Hanif mengklaim formulasi upah yang ditetapkan pemerintah ini telah mendapat restu dari pekerja dan buruh. Namun, pembicaraan dengan buruh soal formulasi sistem pengupahan tidak memereteli pasal per pasal.

"Kalau soal perlibatan, pasti sudah dong. Cuma gini, saya paham terlibat di teman-teman buruh ini kan maksudnya harus diajak membahas pasal per pasal, sesuatu yang jelas sulit dong," katanya.

Menurut Hanif, materi-materi dasar terkait sistem pengupahan sedianya dibicarakan sejak lama dengan buruh, dan telah dikonsultasikan secara bipartit di dewan pengupahan nasional, disosialisasikan di media, praktisi hingga ke asosiasi pengusaha.

"Kalau ini (sistem pengupahan) namanya pengusaha punya banyak pandangan, pekerja juga banyak pandangan. Tapi pandangan itu sudah dipertimbangkan pemerintah. At the end, pemerintah harus ambil keputusan yang baik untuk bangsa. Untuk seluruh rakyat," jelasnya.

Sistem pengupahan ini, lanjut Hanif, untuk kepentingan bangsa Indonesia dan termasuk kepentingan pekerja dan calon pekerja. "Kita juga harus mikir, calon pekerja ini harus masuk ke bursa kerja. Jadi dengan adanya pengupahan seperti ini, lapangan kerja akan semakin terbuka," imbuhnya.

Terbukanya lapangan kerja yang semakin lebar, kata Hanif, lantaran dengan sistem pengupahan ini iklim usaha akan jauh lebih kondusif dan investasi akan semakin banyak masuk ke Tanah Air.

"Dunia usaha makin bergerak, lapangan kerja bertambah, setelah bertambah, pilihan-pilihan calon pekerja ini makin banyak. Karena kita punya problem over supply dari dunia kerja. Kalau ini enggak diatasi dengan perluasaan lapangan kerja yang banyak, susah dong. Makanya ini yang dilihat," tegasnya.

Kalangan pengusaha di Jawa Tengah (Jateng) menyambut gembira diterbitkannya paket kebijakan ekonomi jilid IV yang mengatur kebijakan pengupahan yang disesuaikan dengan inflasi dan pertumbuhan ekonomi.

TUGAS SINGKAT 1: Kumpulkan setiap baris data di bawah yang memuat string "resizeParentMax", dengan memperhatikan perbedaan huruf besar dan kecil.
Bacaan di atas dan baris-baris data sesudahnya merupakan bahan yang terpisah.

DATA MASUKAN:
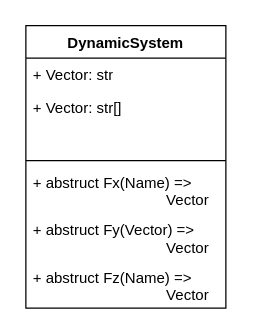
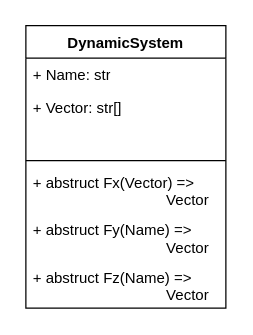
  <mxCell id="0" />
  <mxCell id="1" parent="0" />
  <mxCell id="2" value="DynamicSystem" style="swimlane;fontStyle=1;align=center;verticalAlign=top;childLayout=stackLayout;horizontal=1;startSize=26;horizontalStack=0;resizeParent=1;resizeParentMax=0;resizeLast=0;collapsible=1;marginBottom=0;whiteSpace=wrap;html=1;" vertex="1" parent="1"><mxGeometry x="20" y="20" width="160" height="226" as="geometry" /></mxCell>
- <mxCell id="3" value="+ Vector: str" style="text;strokeColor=none;fillColor=none;align=left;verticalAlign=top;spacingLeft=4;spacingRight=4;overflow=hidden;rotatable=0;points=[[0,0.5],[1,0.5]];portConstraint=eastwest;whiteSpace=wrap;html=1;" vertex="1" parent="2"><mxGeometry y="26" width="160" height="26" as="geometry" /></mxCell>
+ <mxCell id="3" value="+ Name: str" style="text;strokeColor=none;fillColor=none;align=left;verticalAlign=top;spacingLeft=4;spacingRight=4;overflow=hidden;rotatable=0;points=[[0,0.5],[1,0.5]];portConstraint=eastwest;whiteSpace=wrap;html=1;" vertex="1" parent="2"><mxGeometry y="26" width="160" height="26" as="geometry" /></mxCell>
  <mxCell id="4" value="+ Vector: str[]" style="text;strokeColor=none;fillColor=none;align=left;verticalAlign=top;spacingLeft=4;spacingRight=4;overflow=hidden;rotatable=0;points=[[0,0.5],[1,0.5]];portConstraint=eastwest;whiteSpace=wrap;html=1;" vertex="1" parent="2"><mxGeometry y="52" width="160" height="26" as="geometry" /></mxCell>
  <mxCell id="5" style="text;strokeColor=none;fillColor=none;align=left;verticalAlign=top;spacingLeft=4;spacingRight=4;overflow=hidden;rotatable=0;points=[[0,0.5],[1,0.5]];portConstraint=eastwest;whiteSpace=wrap;html=1;" vertex="1" parent="2"><mxGeometry y="78" width="160" height="26" as="geometry" /></mxCell>
  <mxCell id="6" value="" style="line;strokeWidth=1;fillColor=none;align=left;verticalAlign=middle;spacingTop=-1;spacingLeft=3;spacingRight=3;rotatable=0;labelPosition=right;points=[];portConstraint=eastwest;strokeColor=inherit;" vertex="1" parent="2"><mxGeometry y="104" width="160" height="8" as="geometry" /></mxCell>
- <mxCell id="7" value="+ abstruct Fx(Name) =&amp;gt; &lt;span style=&quot;white-space: pre;&quot;&gt;&#09;&lt;/span&gt;&lt;span style=&quot;white-space: pre;&quot;&gt;&#09;&lt;/span&gt;&lt;span style=&quot;white-space: pre;&quot;&gt;&#09;&lt;/span&gt;&lt;span style=&quot;white-space: pre;&quot;&gt;&#09;&lt;/span&gt;Vector" style="text;strokeColor=none;fillColor=none;align=left;verticalAlign=top;spacingLeft=4;spacingRight=4;overflow=hidden;rotatable=0;points=[[0,0.5],[1,0.5]];portConstraint=eastwest;whiteSpace=wrap;html=1;" vertex="1" parent="2"><mxGeometry y="112" width="160" height="38" as="geometry" /></mxCell>
- <mxCell id="8" value="+ abstruct Fy(Vector) =&amp;gt;&amp;nbsp;&#09;&lt;span style=&quot;border-color: var(--border-color);&quot;&gt;&lt;span style=&quot;white-space: pre;&quot;&gt;&amp;nbsp;&amp;nbsp;&amp;nbsp;&amp;nbsp;&lt;/span&gt;&lt;/span&gt;&lt;span style=&quot;border-color: var(--border-color);&quot;&gt;&lt;span style=&quot;white-space: pre;&quot;&gt;&amp;nbsp;&amp;nbsp;&amp;nbsp;&amp;nbsp;&lt;/span&gt;&lt;/span&gt;&lt;span style=&quot;border-color: var(--border-color);&quot;&gt;&lt;span style=&quot;white-space: pre;&quot;&gt;&amp;nbsp;&amp;nbsp;&amp;nbsp;&amp;nbsp;&lt;span style=&quot;white-space: pre;&quot;&gt;&#09;&lt;/span&gt;&lt;span style=&quot;white-space: pre;&quot;&gt;&#09;&lt;/span&gt;&lt;span style=&quot;white-space: pre;&quot;&gt;&#09;&lt;/span&gt;&lt;/span&gt;&lt;/span&gt;Vector" style="text;strokeColor=none;fillColor=none;align=left;verticalAlign=top;spacingLeft=4;spacingRight=4;overflow=hidden;rotatable=0;points=[[0,0.5],[1,0.5]];portConstraint=eastwest;whiteSpace=wrap;html=1;" vertex="1" parent="2"><mxGeometry y="150" width="160" height="38" as="geometry" /></mxCell>
+ <mxCell id="7" value="+ abstruct Fx(Vector) =&amp;gt; &lt;span style=&quot;white-space: pre;&quot;&gt;&#09;&lt;/span&gt;&lt;span style=&quot;white-space: pre;&quot;&gt;&#09;&lt;/span&gt;&lt;span style=&quot;white-space: pre;&quot;&gt;&#09;&lt;/span&gt;&lt;span style=&quot;white-space: pre;&quot;&gt;&#09;&lt;/span&gt;Vector" style="text;strokeColor=none;fillColor=none;align=left;verticalAlign=top;spacingLeft=4;spacingRight=4;overflow=hidden;rotatable=0;points=[[0,0.5],[1,0.5]];portConstraint=eastwest;whiteSpace=wrap;html=1;" vertex="1" parent="2"><mxGeometry y="112" width="160" height="38" as="geometry" /></mxCell>
+ <mxCell id="8" value="+ abstruct Fy(Name) =&amp;gt;&amp;nbsp;&#09;&lt;span style=&quot;border-color: var(--border-color);&quot;&gt;&lt;span style=&quot;white-space: pre;&quot;&gt;&amp;nbsp;&amp;nbsp;&amp;nbsp;&amp;nbsp;&lt;/span&gt;&lt;/span&gt;&lt;span style=&quot;border-color: var(--border-color);&quot;&gt;&lt;span style=&quot;white-space: pre;&quot;&gt;&amp;nbsp;&amp;nbsp;&amp;nbsp;&amp;nbsp;&lt;/span&gt;&lt;/span&gt;&lt;span style=&quot;border-color: var(--border-color);&quot;&gt;&lt;span style=&quot;white-space: pre;&quot;&gt;&amp;nbsp;&amp;nbsp;&amp;nbsp;&amp;nbsp;&lt;span style=&quot;white-space: pre;&quot;&gt;&#09;&lt;/span&gt;&lt;span style=&quot;white-space: pre;&quot;&gt;&#09;&lt;/span&gt;&lt;span style=&quot;white-space: pre;&quot;&gt;&#09;&lt;/span&gt;&lt;/span&gt;&lt;/span&gt;Vector" style="text;strokeColor=none;fillColor=none;align=left;verticalAlign=top;spacingLeft=4;spacingRight=4;overflow=hidden;rotatable=0;points=[[0,0.5],[1,0.5]];portConstraint=eastwest;whiteSpace=wrap;html=1;" vertex="1" parent="2"><mxGeometry y="150" width="160" height="38" as="geometry" /></mxCell>
  <mxCell id="9" value="+ abstruct Fz(Name) =&amp;gt;&amp;nbsp;&#09;&lt;span style=&quot;border-color: var(--border-color);&quot;&gt;&lt;span style=&quot;white-space: pre;&quot;&gt;&amp;nbsp;&amp;nbsp;&amp;nbsp;&amp;nbsp;&lt;/span&gt;&lt;/span&gt;&lt;span style=&quot;border-color: var(--border-color);&quot;&gt;&lt;span style=&quot;white-space: pre;&quot;&gt;&amp;nbsp;&amp;nbsp;&amp;nbsp;&amp;nbsp;&lt;/span&gt;&lt;/span&gt;&lt;span style=&quot;border-color: var(--border-color);&quot;&gt;&lt;span style=&quot;white-space: pre;&quot;&gt;&amp;nbsp;&amp;nbsp;&amp;nbsp;&lt;span style=&quot;white-space: pre;&quot;&gt;&#09;&lt;/span&gt;&lt;span style=&quot;white-space: pre;&quot;&gt;&#09;&lt;/span&gt;&amp;nbsp;&lt;span style=&quot;white-space: pre;&quot;&gt;&#09;&lt;/span&gt;&lt;/span&gt;&lt;/span&gt;Vector" style="text;strokeColor=none;fillColor=none;align=left;verticalAlign=top;spacingLeft=4;spacingRight=4;overflow=hidden;rotatable=0;points=[[0,0.5],[1,0.5]];portConstraint=eastwest;whiteSpace=wrap;html=1;" vertex="1" parent="2"><mxGeometry y="188" width="160" height="38" as="geometry" /></mxCell>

TUGAS SINGKAT 2: Dalam bacaan tentang sistem pengupahan, apa yang disambut gembira oleh kalangan pengusaha di Jawa Tengah?

JAWABAN 1:
  <mxCell id="2" value="DynamicSystem" style="swimlane;fontStyle=1;align=center;verticalAlign=top;childLayout=stackLayout;horizontal=1;startSize=26;horizontalStack=0;resizeParent=1;resizeParentMax=0;resizeLast=0;collapsible=1;marginBottom=0;whiteSpace=wrap;html=1;" vertex="1" parent="1"><mxGeometry x="20" y="20" width="160" height="226" as="geometry" /></mxCell>

JAWABAN 2: Diterbitkannya paket kebijakan ekonomi jilid IV yang mengatur kebijakan pengupahan yang disesuaikan dengan inflasi dan pertumbuhan ekonomi.